Geoffrey Styles offers some perspective on the Vitol S.A. affair. (Vitol was indirectly revealed to have had a rather large position in NYMEX’s oil contracts when the CFTC reclassified a single trader from “commercial” to “non-commercial.” The CFTC did not name Vitol, but enough information was available that industry insiders were able to discern the company involved.) According to the Washington Post, Vitol held approximately 11 percent of outstanding contracts in the market.
The Washington Post headlined its report online: “A Few Speculators Dominate Vast Market for Oil Trading.” But, as Tyler Cowen remarks, “influence” may be a better choice of words than “dominate.”
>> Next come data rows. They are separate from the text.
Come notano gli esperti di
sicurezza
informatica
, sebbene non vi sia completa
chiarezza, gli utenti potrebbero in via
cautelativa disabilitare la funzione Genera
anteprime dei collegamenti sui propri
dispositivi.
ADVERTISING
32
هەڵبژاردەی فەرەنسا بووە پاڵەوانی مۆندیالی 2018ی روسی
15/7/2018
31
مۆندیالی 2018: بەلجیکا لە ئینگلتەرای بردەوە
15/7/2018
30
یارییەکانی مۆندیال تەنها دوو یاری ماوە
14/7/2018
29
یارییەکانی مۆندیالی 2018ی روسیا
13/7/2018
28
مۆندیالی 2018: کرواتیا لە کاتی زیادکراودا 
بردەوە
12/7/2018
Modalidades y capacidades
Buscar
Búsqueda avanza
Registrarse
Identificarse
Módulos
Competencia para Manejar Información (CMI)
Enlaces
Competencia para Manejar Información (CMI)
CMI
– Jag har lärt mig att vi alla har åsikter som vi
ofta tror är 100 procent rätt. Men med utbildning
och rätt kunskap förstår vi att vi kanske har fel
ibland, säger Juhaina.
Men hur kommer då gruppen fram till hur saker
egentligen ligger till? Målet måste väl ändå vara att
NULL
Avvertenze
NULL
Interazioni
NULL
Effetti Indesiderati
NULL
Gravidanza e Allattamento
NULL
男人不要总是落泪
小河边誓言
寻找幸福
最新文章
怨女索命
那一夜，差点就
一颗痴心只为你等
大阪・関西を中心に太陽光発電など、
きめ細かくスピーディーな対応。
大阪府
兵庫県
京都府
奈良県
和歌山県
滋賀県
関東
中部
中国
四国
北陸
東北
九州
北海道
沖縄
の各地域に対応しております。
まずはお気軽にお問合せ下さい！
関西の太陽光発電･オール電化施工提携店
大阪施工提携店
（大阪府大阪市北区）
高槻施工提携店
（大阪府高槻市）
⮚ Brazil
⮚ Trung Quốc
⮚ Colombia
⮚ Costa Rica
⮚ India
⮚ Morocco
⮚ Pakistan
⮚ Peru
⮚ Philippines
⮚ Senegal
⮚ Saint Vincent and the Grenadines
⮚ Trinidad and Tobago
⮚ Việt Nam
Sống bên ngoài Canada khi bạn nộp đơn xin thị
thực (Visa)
I recall that folks said that Amaranth dominated natural gas futures, too, and yet somehow all of their domination led to multi-billion dollar losses and the disbanding of the firm.
Anyway, if you’ve read some of the news reports about the CFTC reclassification, then you should also read Styles for a deeper perspective on the news.
UPDATE: NewsWatch: Energy also has comments.
STILL MORE: Bloomberg reports that the CFTC disputes the Washington Post‘s claim that “financial firms speculating for their clients or for themselves account for about 81 percent of the oil contracts on NYMEX.” Accorder to the Bloomberg article:
The agency said the 81 percent figure cited in the Post story seems to count an entire group of traders, those labeled “swaps dealers,” as speculators even though some of them are engaged in hedging for commercial entities.